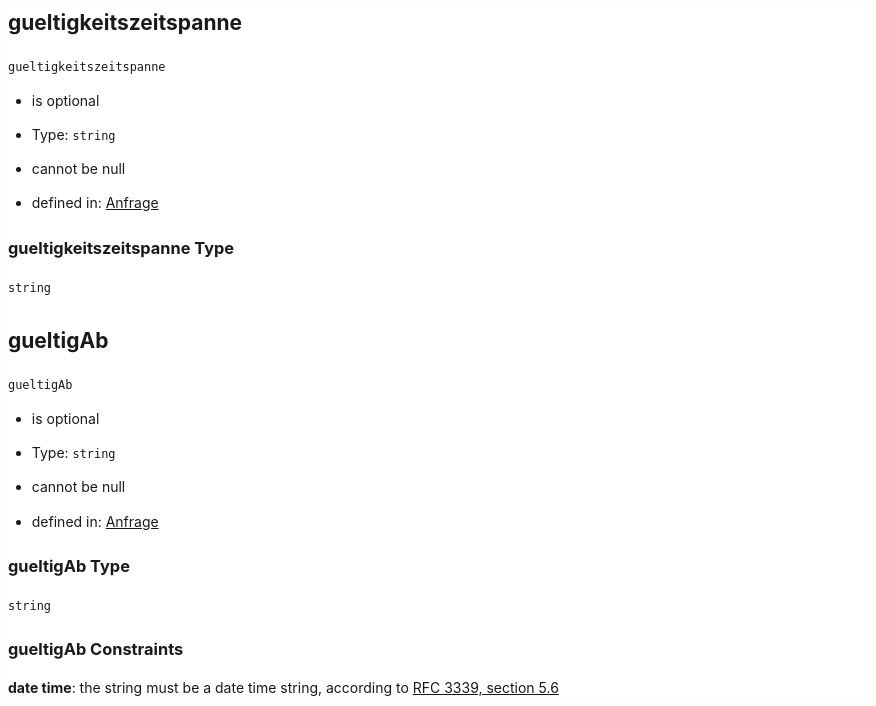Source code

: ## gueltigkeitszeitspanne



`gueltigkeitszeitspanne`

*   is optional

*   Type: `string`

*   cannot be null

*   defined in: [Anfrage](anfrage-properties-gueltigkeitszeitspanne.md "https://raw.githubusercontent.com/conuti-gmbh/bo4e-schema/master/schemas/v1/bo/Anfrage.schema.json#/properties/gueltigkeitszeitspanne")

### gueltigkeitszeitspanne Type

`string`

## gueltigAb



`gueltigAb`

*   is optional

*   Type: `string`

*   cannot be null

*   defined in: [Anfrage](anfrage-properties-gueltigab.md "https://raw.githubusercontent.com/conuti-gmbh/bo4e-schema/master/schemas/v1/bo/Anfrage.schema.json#/properties/gueltigAb")

### gueltigAb Type

`string`

### gueltigAb Constraints

**date time**: the string must be a date time string, according to [RFC 3339, section 5.6](https://tools.ietf.org/html/rfc3339 "check the specification")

• TASK BRIEF: Where the word "gueltigAb" shows up in a line of the entries above, copy that line.

• SOLUTION TO THIS EXERCISE:
## gueltigAb
`gueltigAb`
*   defined in: [Anfrage](anfrage-properties-gueltigab.md "https://raw.githubusercontent.com/conuti-gmbh/bo4e-schema/master/schemas/v1/bo/Anfrage.schema.json#/properties/gueltigAb")
### gueltigAb Type
### gueltigAb Constraints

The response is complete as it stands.